A mesure que le label Capriccio réédite la série de disques enregistrés pour Balkanton dans les années 1970, la production du compositeur bulgare Pancho Vladigerov révèle toute sa richesse. Nous avons recensé à plusieurs reprises des volumes de cette anthologie : œuvres orchestrales (trois albums), concertos pour piano, partitions pour cordes, pages pour chant avec orchestre.

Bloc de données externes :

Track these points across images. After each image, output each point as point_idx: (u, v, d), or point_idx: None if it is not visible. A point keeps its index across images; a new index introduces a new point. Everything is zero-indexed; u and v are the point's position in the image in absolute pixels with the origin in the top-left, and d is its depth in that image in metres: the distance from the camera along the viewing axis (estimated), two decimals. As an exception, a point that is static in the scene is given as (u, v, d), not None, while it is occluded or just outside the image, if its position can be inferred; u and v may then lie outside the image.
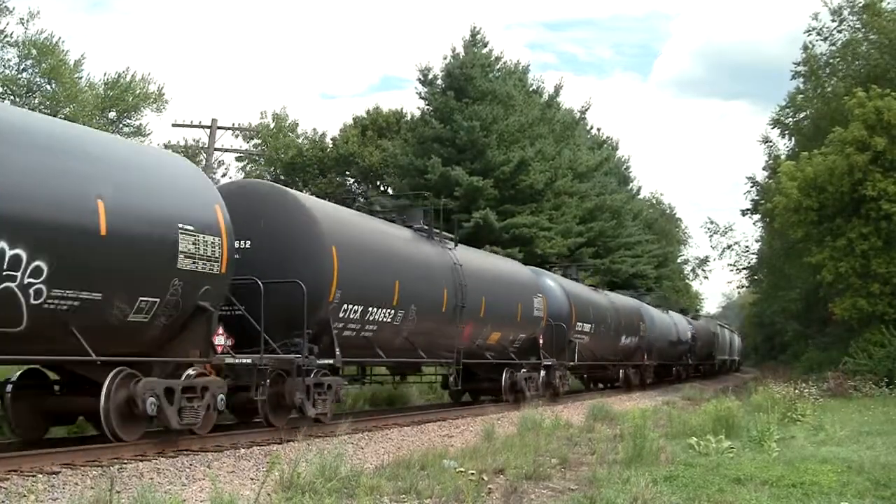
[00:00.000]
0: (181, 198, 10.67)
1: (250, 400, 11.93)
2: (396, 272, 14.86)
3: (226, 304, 11.48)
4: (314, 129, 49.31)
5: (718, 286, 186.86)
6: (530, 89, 41.69)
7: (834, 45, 34.73)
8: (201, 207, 10.85)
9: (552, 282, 23.81)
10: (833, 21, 34.29)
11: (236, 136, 45.03)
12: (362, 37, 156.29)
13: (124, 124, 33.05)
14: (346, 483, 8.00)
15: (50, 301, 8.77)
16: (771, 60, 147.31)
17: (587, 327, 25.13)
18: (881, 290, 26.41)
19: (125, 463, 9.26)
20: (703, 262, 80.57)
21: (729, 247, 45.65)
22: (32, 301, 8.59)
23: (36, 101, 29.17)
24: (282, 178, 43.76)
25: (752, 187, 43.09)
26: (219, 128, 37.11)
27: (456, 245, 18.35)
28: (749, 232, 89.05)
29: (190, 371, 10.76)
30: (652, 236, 55.66)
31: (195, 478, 8.92)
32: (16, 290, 8.41)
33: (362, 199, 42.34)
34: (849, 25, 34.05)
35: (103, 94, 31.72)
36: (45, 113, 27.35)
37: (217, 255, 10.79)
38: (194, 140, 45.44)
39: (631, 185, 58.88)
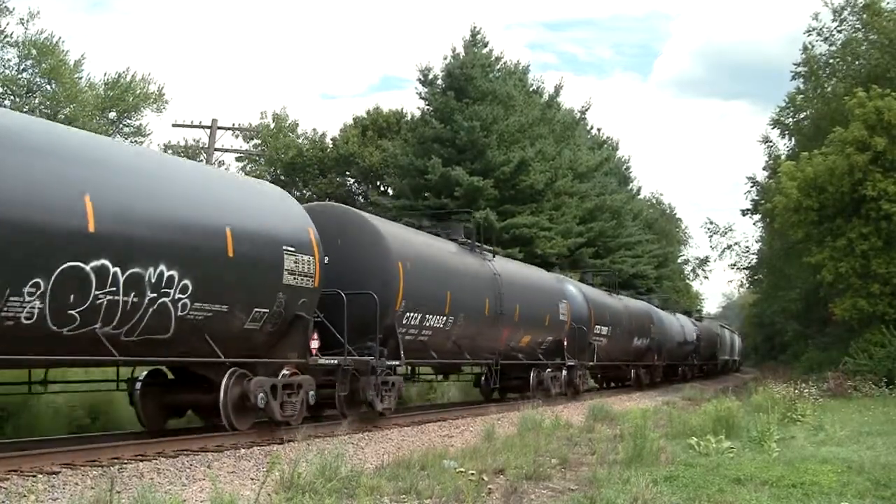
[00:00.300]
0: (283, 222, 12.57)
1: (330, 396, 13.69)
2: (448, 283, 16.71)
3: None
4: (314, 130, 49.38)
5: (718, 286, 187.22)
6: (530, 89, 41.69)
7: (834, 45, 34.75)
8: (299, 230, 12.75)
9: (573, 288, 25.53)
10: (834, 21, 34.34)
11: (236, 137, 45.05)
12: (362, 37, 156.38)
13: (124, 124, 33.07)
14: (346, 483, 8.00)
15: (191, 313, 10.55)
16: (771, 60, 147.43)
17: (604, 330, 26.83)
18: (881, 290, 26.40)
19: (125, 463, 9.27)
20: (704, 262, 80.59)
21: (729, 247, 45.70)
22: (179, 313, 10.36)
23: (36, 101, 29.18)
24: (282, 178, 43.77)
25: (752, 187, 43.13)
26: (219, 128, 37.09)
27: (494, 256, 20.23)
28: (749, 232, 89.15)
29: (285, 371, 12.45)
30: (652, 236, 55.66)
31: (195, 478, 8.92)
32: (169, 304, 10.19)
33: (362, 199, 42.40)
34: (849, 25, 34.08)
35: (103, 94, 31.72)
36: (44, 113, 27.39)
37: (311, 272, 12.71)
38: (194, 140, 45.48)
39: (631, 185, 58.88)
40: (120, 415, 14.25)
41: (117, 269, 9.42)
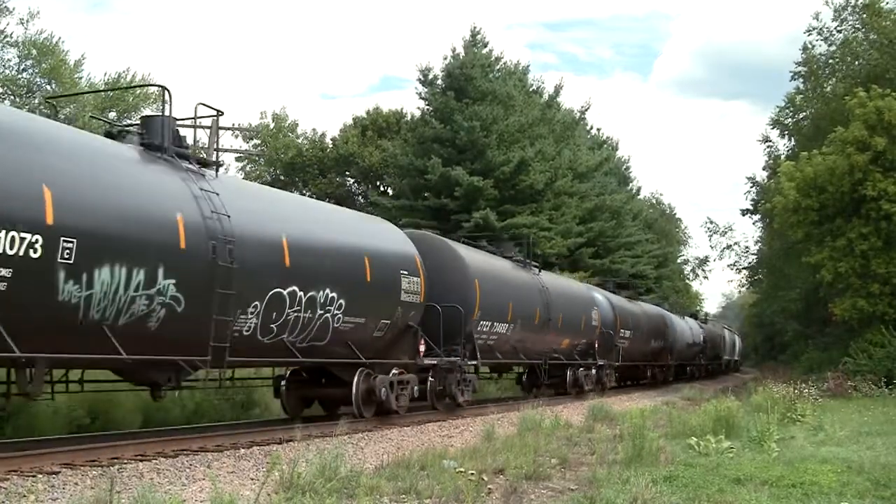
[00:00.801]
0: (398, 250, 15.90)
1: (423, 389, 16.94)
2: (509, 295, 19.99)
3: None
4: (314, 130, 49.27)
5: (718, 286, 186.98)
6: (530, 89, 41.69)
7: (833, 45, 34.76)
8: (409, 257, 16.02)
9: (600, 296, 28.74)
10: (834, 21, 34.35)
11: (236, 137, 45.04)
12: (362, 37, 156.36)
13: (124, 124, 33.04)
14: (345, 483, 7.99)
15: (342, 324, 13.63)
16: (771, 60, 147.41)
17: (627, 333, 30.00)
18: (881, 290, 26.41)
19: (125, 463, 9.27)
20: (703, 262, 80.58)
21: (728, 247, 45.76)
22: (334, 325, 13.46)
23: (36, 101, 29.15)
24: (281, 178, 43.76)
25: (751, 187, 43.18)
26: (219, 128, 37.08)
27: (540, 271, 23.55)
28: (749, 232, 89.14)
29: (394, 370, 15.36)
30: (652, 236, 55.69)
31: (195, 478, 8.92)
32: (329, 318, 13.29)
33: (362, 200, 42.39)
34: (849, 25, 34.09)
35: (104, 94, 31.68)
36: (44, 114, 27.37)
37: (418, 290, 15.90)
38: (195, 140, 45.42)
39: (631, 185, 58.86)
40: (120, 415, 14.26)
41: (302, 293, 12.44)
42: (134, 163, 10.62)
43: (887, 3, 32.85)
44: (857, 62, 33.87)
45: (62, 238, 8.78)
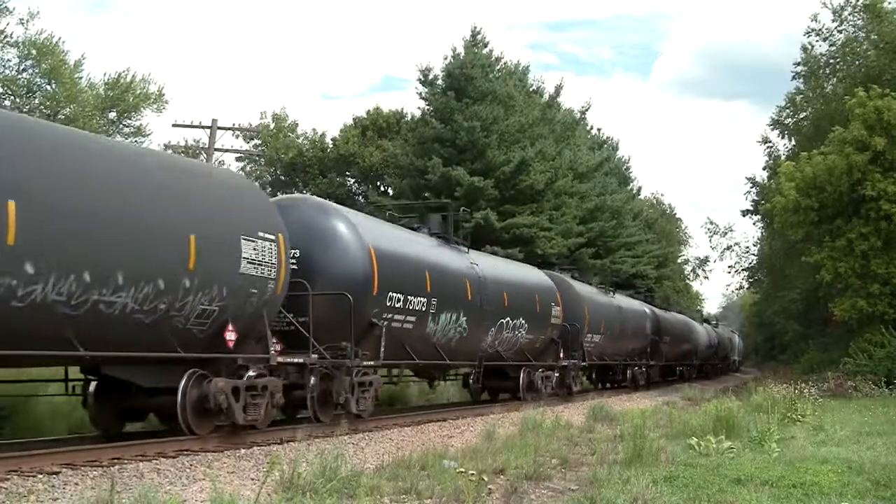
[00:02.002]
0: (548, 288, 23.40)
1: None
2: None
3: None
4: (314, 130, 49.24)
5: (718, 286, 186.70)
6: (531, 89, 41.64)
7: (834, 45, 34.75)
8: (554, 293, 23.74)
9: (647, 309, 34.85)
10: (834, 21, 34.34)
11: (236, 137, 44.98)
12: (363, 37, 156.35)
13: (124, 125, 33.03)
14: (346, 483, 7.99)
15: (523, 339, 21.01)
16: (771, 60, 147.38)
17: (667, 338, 36.71)
18: (881, 290, 26.40)
19: (125, 463, 9.26)
20: (704, 262, 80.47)
21: (729, 247, 45.74)
22: (521, 340, 20.93)
23: (36, 101, 29.14)
24: (282, 178, 43.73)
25: (751, 188, 43.16)
26: (219, 128, 37.08)
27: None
28: (749, 232, 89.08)
29: (541, 368, 22.42)
30: (652, 236, 55.64)
31: (195, 478, 8.91)
32: (519, 336, 20.59)
33: (362, 200, 42.35)
34: (851, 25, 34.08)
35: (103, 94, 31.68)
36: (44, 114, 27.36)
37: (559, 315, 23.68)
38: (194, 140, 45.41)
39: (631, 185, 58.78)
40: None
41: (514, 321, 20.02)
42: (435, 246, 18.22)
43: (890, 2, 32.85)
44: (856, 62, 33.87)
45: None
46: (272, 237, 12.00)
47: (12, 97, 28.73)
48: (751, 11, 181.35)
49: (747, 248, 45.56)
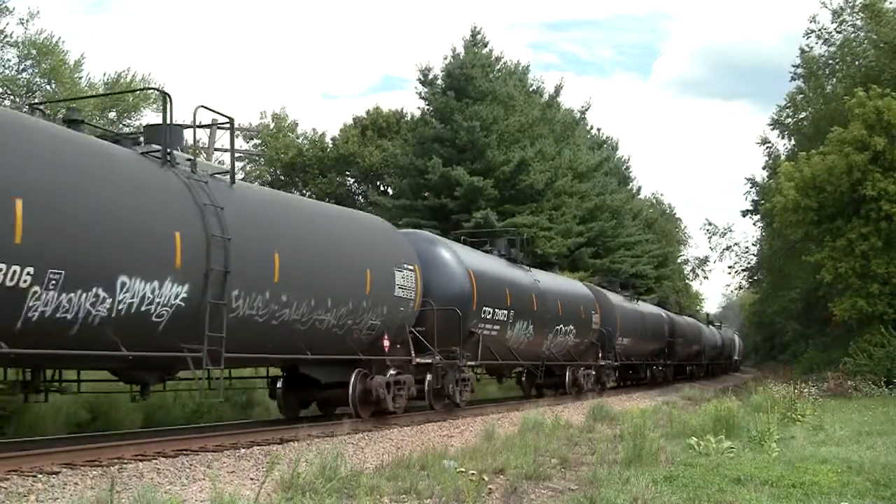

Pour cette septième parution, deux CD de musique de scène viennent s’ajouter à l’ensemble, toujours dirigé par le fils du compositeur, Alexander Vladigerov (1933-1993).

Après avoir étudié à Sofia, puis à Berlin avec Paul Juon et le pianiste Karl Heinrich Barth, un élève de Hans von Bülow, Pancho Vladigerov a l’opportunité de travailler comme compositeur et pianiste avec Max Reinhardt (1873-1943) au Deutscher Theater de Berlin, de 1920 à 1932, avant de retourner vivre dans la capitale bulgare. Pendant cette faste période théâtrale, il participe aux productions du prestigieux metteur en scène. C’est le cas pour la pièce de Strindberg (1849-1912) Le Songe, créée à Stockholm en 1907, puis, de façon posthume, à Berlin en 1916, où elle rencontre un vif succès. Monté en 1926 par Reinhardt, ce drame à portée philosophique met en scène une déesse venue sur terre pour comprendre les humains ; face aux souffrances qu’elle découvre, elle finit par les prendre en pitié. La partition est alimentée notamment, sur le plan musical, par une procession, un intermezzo, une musique de ballet et une danse suédoise, dans une orchestration postromantique pleine de transparence, de noblesse et d’élégance. Vladigerov en tirera la suite d’une demi-heure, ici programmée. 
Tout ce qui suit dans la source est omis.